The experience felt consistently paralyzing. What could I do? I didn’t know how to talk about what that was happening, I didn’t know who to talk about it with. It was shameful to talk about with men and emasculating with women. I didn’t know what, if anything, could be done about it.
I felt like my body betrayed me, and I couldn’t trust it. I did my best to talk myself out of my need to perform. I’d say, “Body, let’s just go have sex,” but nothing would happen. To make matters worse, no one—not even my doctor—could figure out what was getting in the way of a robust and healthy erectile function . . . but only when it was with new partners.
I learned about OM from a friend one night when we were out on the town. I perked up. I noticed that the people in the videos he showed me seemed to have some degree of conscious awareness around the practice, and because of my newfound frustration that my genitals weren’t working how I thought they should, I was naturally quite curious about this practice. The truth was, I had been looking for a sexuality and health practice where I could explore this issue of performance further, but the only thing I’d found was tantra, and that didn’t interest me much. While I did want the ability to slow down and be less outcome-oriented with sex in general, I wanted the option of being able to “perform” more reliably when I was with a woman for the first time.
After I did my introduction class, I knew this practice could really help. Even after I began OMing and felt unsure of myself, I still trusted.

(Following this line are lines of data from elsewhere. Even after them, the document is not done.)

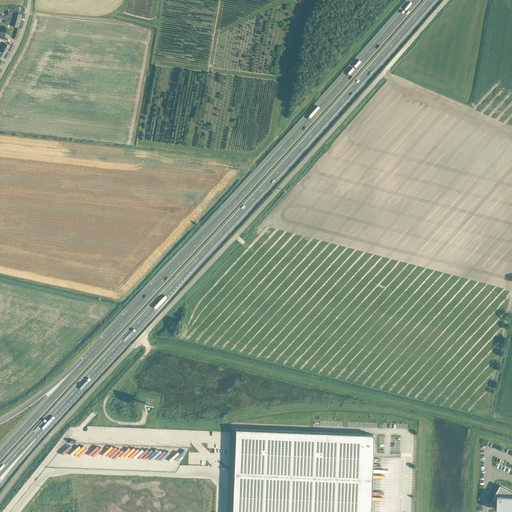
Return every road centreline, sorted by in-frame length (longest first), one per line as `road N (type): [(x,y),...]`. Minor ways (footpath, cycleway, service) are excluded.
road 1 (motorway): [(33,435),(430,0)]
road 2 (unclassified): [(51,434),(447,0)]
road 3 (motorway): [(415,0),(89,358)]
road 4 (motorway): [(89,358),(0,454)]
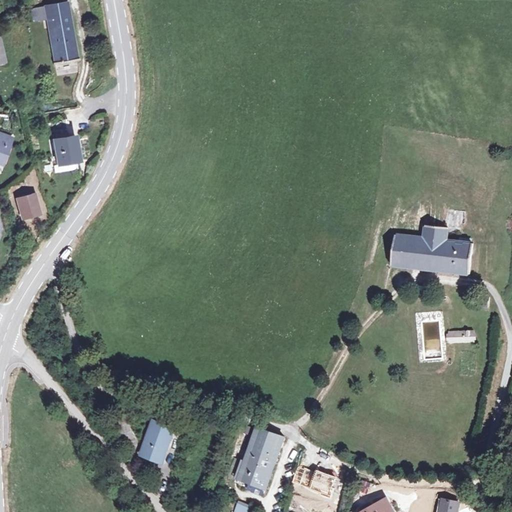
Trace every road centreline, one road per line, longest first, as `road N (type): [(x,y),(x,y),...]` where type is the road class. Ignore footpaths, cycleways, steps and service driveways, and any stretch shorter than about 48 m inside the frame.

There is always a lot of sensation for me when I do the noticing step of an OM. I used to call it anxiety or nervous energy, but by practicing speaking through it in the moment when it arises, even though it feels intense, it loses some of its power over me. It has allowed me to be conscious of my presence in interactions with others during all kinds of experiences. The more often I OM, the less anxiety I feel, and the more I can be with uncomfortable sensations.
As someone who has the ability to feel other people’s feelings in a room, sharing frames at the end of an OM has also been a transformative component of my practice. There are moments in an OM when my partner and I can feel something similar in our own bodies simultaneously. Sharing frames about those moments reminds me that the sensations I often feel but have no context for are real. And I can always explore further to see if I am feeling my own feelings in those moments, or if I am experiencing the neurological phenomenon of limbic resonance with another person. Just having that distinction alone has made all the difference for me.
When I found this practice, all I thought I wanted was to have better sex with whomever I wanted, whenever I wanted it. But what’s been more of the truth is that I needed to learn that when I communicate and slow things down, offer adjustments, and share vulnerably about what’s happening for me in a moment, I feel more connected. Somehow, magically then, my anatomy doesn’t work against my desire.
With OM, I have learned to use my body to make decisions based on what feels good, and I know I can trust whatever signal my body gives me.